OCR-D / core

Collection of OCR-related python tools and wrappers from @OCR-D
https://ocr-d.de/core/
Apache License 2.0
117 stars 31 forks source link

bashlib input_files: ensure download_file (as in all Pythonic processors) #1216

Closed bertsky closed 2 months ago

bertsky commented 2 months ago

All of our processors written in Python use a Workspace.download_file(input_file) in their processing loop. This ensures the file is available locally, even if it was still a URL (saving it under a reproducable temporary path).

Unfortunately, our bashlib processors have no chance to get that behaviour: the ocrd workspace find --download would inevitably persist the downloaded file, which is perhaps not entirely wrong, but different from the Python processors. Regardless, it's not what we do in ocrd_olena, ocrd_pagetopdf, ocrd_fileformat, ocrd_im6convert etc.

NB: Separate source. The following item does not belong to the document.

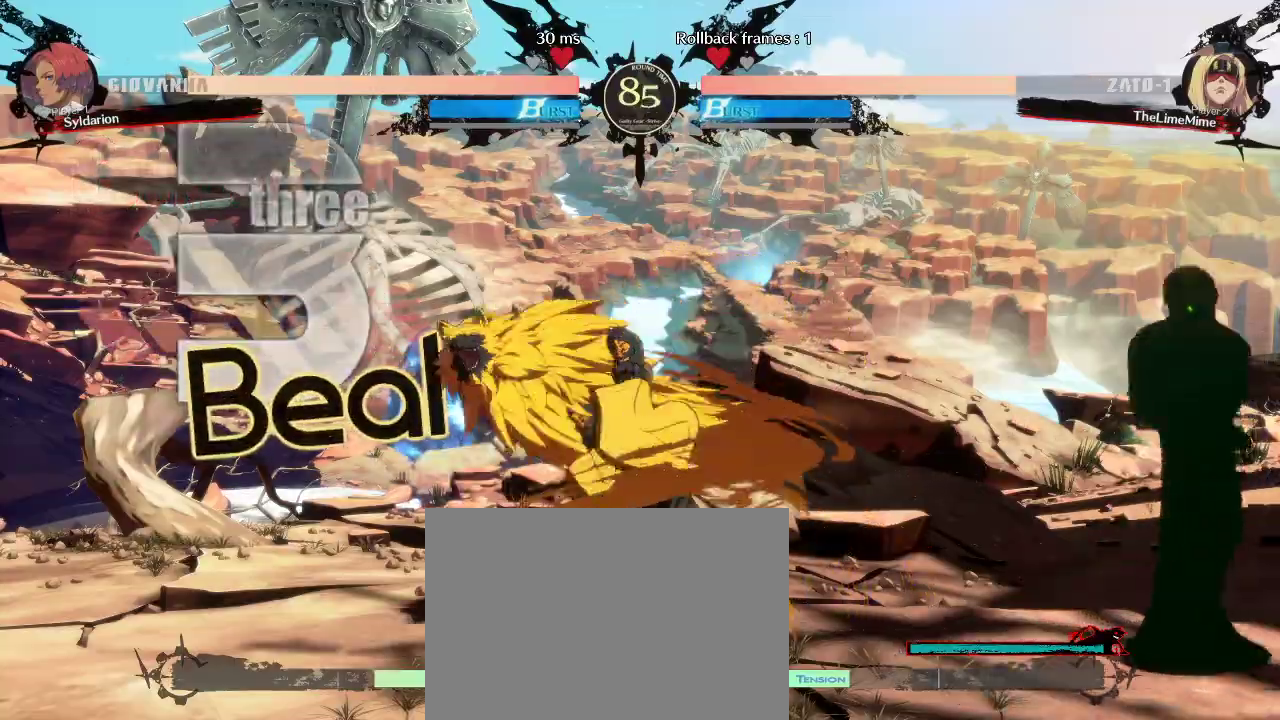
{"buttons": [], "left_stick": "right", "events": []}
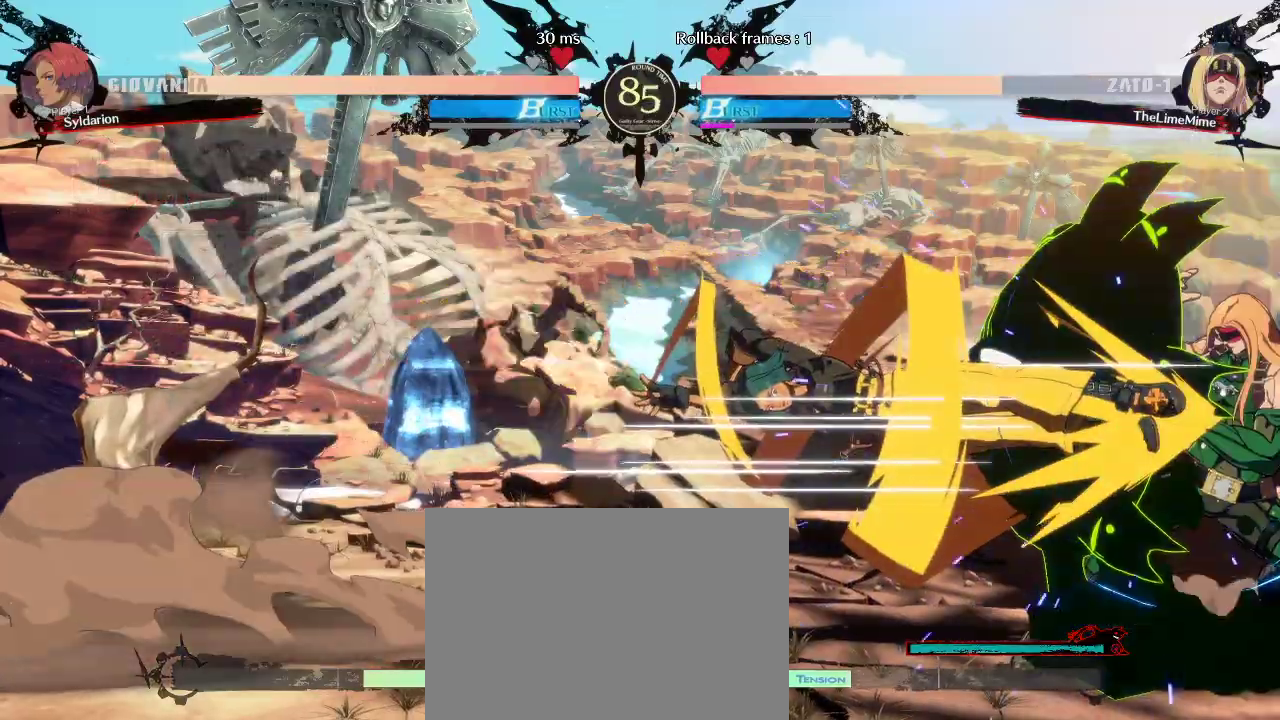
{"buttons": [], "left_stick": "right", "events": []}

Hence, if the input fileGrp is entirely remote, we only get messages like this:

ERROR ocrd.ocrd-olena-binarize - input file ID=FILE_0024_DEFAULT (pageId=PHYS_0024 MIME=image/jpg) is not on disk

The result would be a successful run without actual output fileGrp:

Exception: Invalid state: expected output file group 'OCR-D-BIN' not in METS (despite processor success)

Now, the solution I propose is simple: have ocrd bashlib input-files (which does have access to Workspace.download_file(input_file)) do the job!